Transport and data protocol

The nRF Asset Tracker uses LTE-M, MQTT, and JSON as the main communication protocols between the device and the cloud.

LTE-M for the cellular connection

The firmware is configured to operate in LTE-M mode to connect to the cellular network. LTE-M provides global roaming capabilities, which is a critical feature for an asset tracker. The firmware supports also NB-IoT.

MQTT as the transport protocol

The nRF Asset Tracker uses MQTT to connect the device to the cloud provider. MQTT is the default protocol used for IoT in the cloud solutions of the various cloud providers. This example currently focuses on AWS and Microsoft Azure.

JSON as the data format

The nRF Asset Tracker uses JSON to represent all transferred data. It offers very good support in tooling and is human readable. JSON verbosity is valuable especially during development.

Possible optimizations

For data optimization and power optimization, it is recommended to explore denser data protocols, because a great deal of IoT applications (as in this example, too) always send data in the same structure. Only the values change in the data.

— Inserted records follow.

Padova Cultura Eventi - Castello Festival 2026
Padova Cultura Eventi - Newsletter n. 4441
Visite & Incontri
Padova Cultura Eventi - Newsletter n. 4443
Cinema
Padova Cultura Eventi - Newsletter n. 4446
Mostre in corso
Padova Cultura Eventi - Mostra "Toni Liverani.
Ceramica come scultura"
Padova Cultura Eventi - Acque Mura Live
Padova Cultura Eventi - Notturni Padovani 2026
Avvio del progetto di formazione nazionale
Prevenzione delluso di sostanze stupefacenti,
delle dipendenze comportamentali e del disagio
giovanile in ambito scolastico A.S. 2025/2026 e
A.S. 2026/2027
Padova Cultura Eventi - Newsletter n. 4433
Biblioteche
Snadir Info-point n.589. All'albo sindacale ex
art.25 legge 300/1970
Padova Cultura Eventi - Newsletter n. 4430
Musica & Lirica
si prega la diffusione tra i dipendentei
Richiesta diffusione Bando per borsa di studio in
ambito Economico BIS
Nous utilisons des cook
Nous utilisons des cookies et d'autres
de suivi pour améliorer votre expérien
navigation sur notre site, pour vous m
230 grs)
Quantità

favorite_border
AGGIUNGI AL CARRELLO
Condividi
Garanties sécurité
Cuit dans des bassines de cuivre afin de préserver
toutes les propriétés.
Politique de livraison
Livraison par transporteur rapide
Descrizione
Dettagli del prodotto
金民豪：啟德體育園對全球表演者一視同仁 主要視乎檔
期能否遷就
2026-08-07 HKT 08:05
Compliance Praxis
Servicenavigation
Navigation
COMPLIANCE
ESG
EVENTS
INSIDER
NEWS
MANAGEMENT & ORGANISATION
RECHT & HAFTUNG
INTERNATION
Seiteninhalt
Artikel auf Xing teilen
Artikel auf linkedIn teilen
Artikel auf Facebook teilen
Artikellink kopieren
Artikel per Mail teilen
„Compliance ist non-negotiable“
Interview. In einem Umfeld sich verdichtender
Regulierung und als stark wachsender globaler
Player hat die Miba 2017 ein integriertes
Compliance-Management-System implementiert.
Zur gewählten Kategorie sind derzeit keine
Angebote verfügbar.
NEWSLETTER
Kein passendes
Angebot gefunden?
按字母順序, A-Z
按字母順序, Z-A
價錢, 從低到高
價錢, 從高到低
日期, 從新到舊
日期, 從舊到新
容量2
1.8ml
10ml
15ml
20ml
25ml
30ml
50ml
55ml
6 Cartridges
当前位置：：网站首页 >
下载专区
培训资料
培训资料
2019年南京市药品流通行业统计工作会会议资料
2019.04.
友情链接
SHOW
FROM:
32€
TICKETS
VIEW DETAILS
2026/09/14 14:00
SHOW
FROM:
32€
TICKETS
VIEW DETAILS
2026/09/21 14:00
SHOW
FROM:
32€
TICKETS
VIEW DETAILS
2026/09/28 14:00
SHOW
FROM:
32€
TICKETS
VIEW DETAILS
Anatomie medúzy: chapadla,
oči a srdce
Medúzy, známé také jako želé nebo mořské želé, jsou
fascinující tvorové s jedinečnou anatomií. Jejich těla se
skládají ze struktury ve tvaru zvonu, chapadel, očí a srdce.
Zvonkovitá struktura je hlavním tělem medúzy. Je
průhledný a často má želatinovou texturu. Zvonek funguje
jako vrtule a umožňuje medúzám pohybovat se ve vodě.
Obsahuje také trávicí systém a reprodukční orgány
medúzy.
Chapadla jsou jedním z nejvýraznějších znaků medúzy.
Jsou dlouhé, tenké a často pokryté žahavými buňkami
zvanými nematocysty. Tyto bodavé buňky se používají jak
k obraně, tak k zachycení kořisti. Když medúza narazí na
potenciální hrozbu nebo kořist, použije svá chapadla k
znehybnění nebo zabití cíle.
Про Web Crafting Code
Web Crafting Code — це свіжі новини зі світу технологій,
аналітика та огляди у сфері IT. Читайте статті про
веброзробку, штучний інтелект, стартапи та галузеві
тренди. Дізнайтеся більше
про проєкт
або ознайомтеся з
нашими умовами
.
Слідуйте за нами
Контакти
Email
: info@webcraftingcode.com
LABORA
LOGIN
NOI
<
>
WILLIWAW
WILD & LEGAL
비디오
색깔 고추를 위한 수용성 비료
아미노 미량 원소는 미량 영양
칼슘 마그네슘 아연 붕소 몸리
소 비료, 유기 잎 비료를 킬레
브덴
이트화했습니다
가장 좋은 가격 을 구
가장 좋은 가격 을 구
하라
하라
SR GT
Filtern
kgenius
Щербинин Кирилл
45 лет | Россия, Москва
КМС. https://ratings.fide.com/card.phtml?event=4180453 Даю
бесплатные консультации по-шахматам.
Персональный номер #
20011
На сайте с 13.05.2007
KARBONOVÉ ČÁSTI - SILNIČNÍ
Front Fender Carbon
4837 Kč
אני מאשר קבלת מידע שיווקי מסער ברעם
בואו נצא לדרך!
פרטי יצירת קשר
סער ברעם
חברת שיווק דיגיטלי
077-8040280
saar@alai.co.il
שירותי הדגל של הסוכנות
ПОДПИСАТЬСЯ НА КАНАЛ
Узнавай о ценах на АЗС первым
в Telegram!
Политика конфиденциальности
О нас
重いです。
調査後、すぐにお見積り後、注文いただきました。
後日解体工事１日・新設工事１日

Consider the following GNSS message:

{
  "v": {
    "lng": 10.414394,
    "lat": 63.430588,
    "acc": 17.127758,
    "alt": 221.639832,
    "spd": 0.320966,
    "hdg": 0
  },
  "ts": 1566042672382
}

In JSON notation, this document (without newlines) has 114 bytes. If the message is to be transferred for example, using protocol buffers, the data can be encoded with just 62 bytes (an improvement by 46%) (source code).

The savings in transferred data over the lifetime of a device may be significant. However, there is an extra cost of maintaining the source code on the device side and on the cloud side. The code must enable the use of a protocol, which is not supported natively by the cloud provider.

See also RION Performance Benchmarks .

Protocol buffers are available in Zephyr using Nanopb.